The Beanie Bubble (NC16)

110 minutes, available from Friday on Apple TV+
3 stars

The story: In the early 1990s, Americans went wild for a stuffed toy which sold in stores for US$5 ($6.60) each, but could fetch thousands of dollars in the resale market. The product was the brainchild of entrepreneur Ty Warner (Zach Galifianakis), aided by three women: lover and business partner Robbie (Elizabeth Banks), wife Sheila (Sarah Snook) and employee Maya (Geraldine Viswanathan). This dark comedy is adapted from Zac Bissonnette’s 2015 non-fiction book, The Great Beanie Baby Bubble.

Sometimes, the central character in a dramatisation is a good person. More often, he or she is morally complicated. This is one of the times that a movie is based on the life of an awful human being.

It is a clever tactic because everyone knows how the Beanie Baby craze ended. They know a delicious comeuppance is on the cards.

Comedian Galifianakis is outstanding as Warner, a toy company boss with all the surface goofiness and warmth that one might expect of a maker of kids’ plush toys.

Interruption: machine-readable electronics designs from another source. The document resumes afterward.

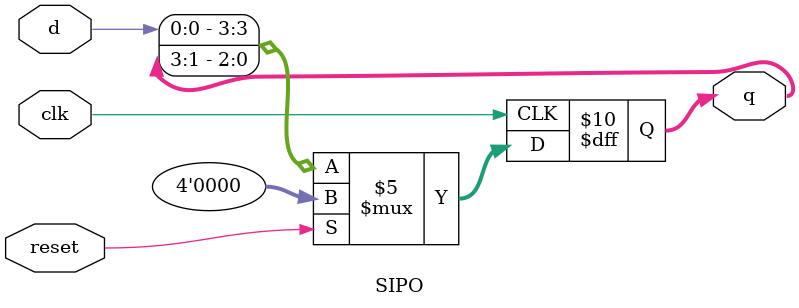
<source format=v>
`timescale 1ns / 1ps


module SIPO(
    
    input clk,reset,d,
    output reg [3:0] q
    );
    
    reg [3:0] temp; // Temporary register
    always @ (posedge clk) 
        if ( reset ==1)
            q = 4'b0000;
        else begin
            temp = q>>1;
            q = {d, temp [2:0]}; // Concatinating 
        end
endmodule

</source>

But the actor blends the man’s charming ebullience with his sinister side to create a seamless whole.

His Warner is how one would imagine a textbook narcissist to be – a monster whose bottomless appetite for love is matched only by his need for control.

The character is based on the real Warner, but the characters of Robbie, Sheila and Maya are inspired loosely by real persons in his orbit from the early 1980s to the late 1990s.

They represent the women who bore many of his burdens, emotionally and financially, but whose contributions were ignored when it came time for him to burnish his myth.

It is apparent that writer and co-director Kristin Gore is making a point about the unrecognised contributions of women that shore up nearly every white man hailed by the media as a lone genius.

That point is well worth making, but Gore – the daughter of former United States vice-president and climate activist Al Gore and his wife Tipper – fails to keep the didactic tone out of the women’s stories.

Banks, Snook and Viswanathan turn in great performances, but their roles are too underwritten to do justice to their efforts.

No matter. As a character whom viewers will come to love to hate, Warner the horrible boss is perfect.

Hot take: Watch this biopic to see a manipulative man-child get the downfall he deserves.